Nell’opera di Dante tutto acquista consistenza e stabilità. Il peso delle parole ha una ponderazione stabilita con esattezza. Anche quando scrive di cose lievi, esprime il peso esatto della leggerezza: «come di neve in alpe senza vento». Quando poi, in altri versi, vuole esprimere la pesantezza di un corpo che affonda nell’acqua e scompare, utilizza un linguaggio in cui la pesantezza è come trattenuta e addirittura attutita: «come per acqua cupa cosa grave» [15].
D’altra parte, l’idea di un mondo costituito da atomi senza peso ci colpisce proprio perché abbiamo conoscenza ed esperienza del peso delle cose. Ammiriamo la leggerezza del linguaggio proprio perché ammiriamo anche il linguaggio dotato di peso.
Anche l’opera di Cavalcanti è oggetto di analisi per spiegare la rappresentazione della leggerezza. Da questa si deduce che l’autore dissolve la concretezza dell’esperienza tangibile in versi dal ritmo scandito, sillabato, quasi come se il pensiero in qualche modo si staccasse rapidamente dall’oscurità. E Cavalcanti, con la sua opera, chiarisce a Calvino il concetto di Leggerezza. Concetto che si associa con la partecipazione e la determinazione e niente affatto con la vaghezza e l’abbandono al caso. Non diversamente da Paul Valéry che diceva: Il faut être léger come l’oiseau, et non comme la plume [16].
Calvino chiude la prima delle sei lezioni richiamando un racconto di Franz Kafka, Il cavaliere del secchio. Si tratta di un breve racconto scritto nel duro periodo segnato dalla guerra nel 1917 in cui scarseggiava, tra le altre cose, il carbone. Il narratore deve affrontare il freddo e ha urgente necessità di carbone per cui esce nella fredda strada con in mano un secchio vuoto. Improvvisamente il secchio gli fa da cavallo sollevandolo da terra e trasportandolo sopra i piani alti mentre il carbonaio si trova nel sotterraneo. La sua richiesta di poter avere un po’ di carbone non viene accolta. Anzi viene malamente scacciato dalla moglie del carbonaio. Il secchio vuoto, con il suo cavaliere, riprende il volo fino a perdersi oltre le Montagne di Ghiaccio. Il secchio vuoto è simbolo di privazione, di desiderio e di ricerca.

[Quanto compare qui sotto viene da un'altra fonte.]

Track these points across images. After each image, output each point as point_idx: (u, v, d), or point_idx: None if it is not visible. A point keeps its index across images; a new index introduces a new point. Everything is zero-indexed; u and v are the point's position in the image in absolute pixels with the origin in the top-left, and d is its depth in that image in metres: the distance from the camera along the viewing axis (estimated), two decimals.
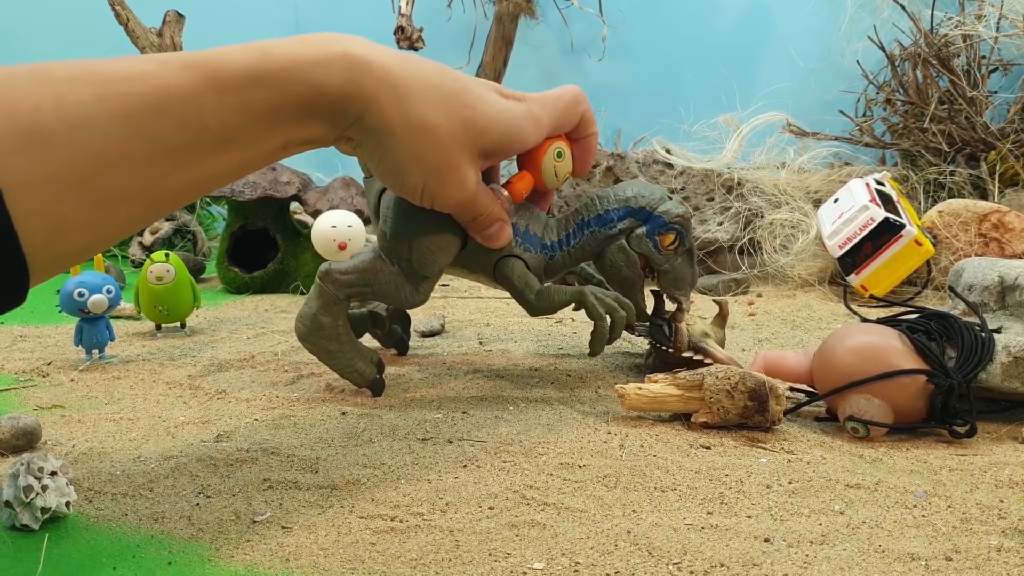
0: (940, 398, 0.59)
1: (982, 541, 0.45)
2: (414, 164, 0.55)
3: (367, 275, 0.67)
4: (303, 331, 0.69)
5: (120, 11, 1.46)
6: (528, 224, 0.70)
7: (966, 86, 1.32)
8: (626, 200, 0.72)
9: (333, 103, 0.49)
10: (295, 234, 1.21)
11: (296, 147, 0.50)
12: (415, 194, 0.58)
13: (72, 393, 0.74)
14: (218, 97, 0.44)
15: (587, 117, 0.65)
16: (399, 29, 1.47)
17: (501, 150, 0.59)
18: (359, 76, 0.50)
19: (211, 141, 0.45)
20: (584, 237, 0.72)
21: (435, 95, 0.53)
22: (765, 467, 0.55)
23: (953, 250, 1.08)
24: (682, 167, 1.26)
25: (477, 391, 0.72)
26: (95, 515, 0.50)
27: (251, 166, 0.49)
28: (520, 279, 0.69)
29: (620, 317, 0.70)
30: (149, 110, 0.42)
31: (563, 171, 0.66)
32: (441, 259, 0.66)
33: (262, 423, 0.65)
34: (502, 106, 0.58)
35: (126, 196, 0.43)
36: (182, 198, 0.46)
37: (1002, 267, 0.68)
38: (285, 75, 0.47)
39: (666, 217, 0.71)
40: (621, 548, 0.45)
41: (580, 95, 0.64)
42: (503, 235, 0.65)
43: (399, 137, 0.53)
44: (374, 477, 0.55)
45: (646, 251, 0.71)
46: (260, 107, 0.46)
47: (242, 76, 0.45)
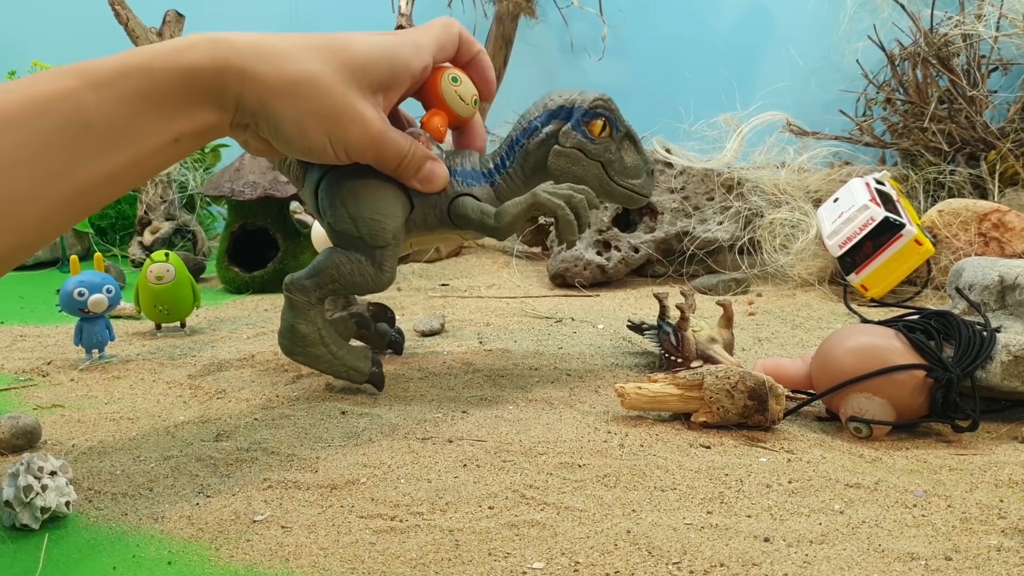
0: (940, 392, 0.59)
1: (982, 541, 0.45)
2: (309, 120, 0.56)
3: (328, 271, 0.67)
4: (287, 345, 0.69)
5: (120, 11, 1.46)
6: (462, 162, 0.70)
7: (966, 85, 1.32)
8: (544, 105, 0.72)
9: (207, 84, 0.51)
10: (295, 233, 1.21)
11: (190, 139, 0.52)
12: (326, 151, 0.58)
13: (72, 393, 0.74)
14: (95, 93, 0.46)
15: (465, 37, 0.66)
16: (399, 28, 1.47)
17: (390, 80, 0.59)
18: (225, 52, 0.52)
19: (97, 138, 0.46)
20: (517, 154, 0.71)
21: (305, 51, 0.55)
22: (765, 467, 0.55)
23: (953, 249, 1.08)
24: (682, 167, 1.26)
25: (477, 391, 0.72)
26: (95, 515, 0.50)
27: (145, 164, 0.50)
28: (475, 210, 0.68)
29: (579, 200, 0.68)
30: (29, 116, 0.44)
31: (467, 94, 0.66)
32: (390, 223, 0.66)
33: (262, 422, 0.65)
34: (375, 39, 0.59)
35: (23, 199, 0.44)
36: (81, 203, 0.47)
37: (1002, 266, 0.68)
38: (152, 63, 0.49)
39: (585, 105, 0.70)
40: (621, 548, 0.45)
41: (449, 19, 0.66)
42: (437, 173, 0.65)
43: (284, 97, 0.54)
44: (374, 477, 0.55)
45: (578, 144, 0.70)
46: (135, 96, 0.48)
47: (112, 70, 0.47)
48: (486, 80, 0.69)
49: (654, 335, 0.79)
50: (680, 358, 0.73)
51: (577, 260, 1.18)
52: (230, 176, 1.17)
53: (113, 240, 1.60)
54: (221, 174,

Al percorso intellettuale tracciato da Calvino sulla Leggerezza si può forse connettere la descrizione del “ritorno”, attraverso il ritmo della Lentezza, teorizzato dal sociologo Franco Cassano [17] nel suo Pensiero meridiano [18].
Elogio della leggerezza e elogio della lentezza: due percorsi esistenziali per una relazione profonda con la vita e il mondo interiore e la bellezza dell’umano. E per la sua rappresentazione in scrittura e in letteratura: parole semplici, fluide come una melodia in filigrana, vocaboli che esprimono i concetti aderendo alle cose, che collegano come un ponte il segno visibile al significato invisibile perché «la leggerezza si associa con la precisione e la determinazione, non con la vaghezza e l’abbandono al caso». Non si potrebbe dire meglio e con più precisione. Questa è la perfetta sintesi della leggerezza pensosa. Solo allora l’eleganza della leggerezza tramuterà le catene in ali.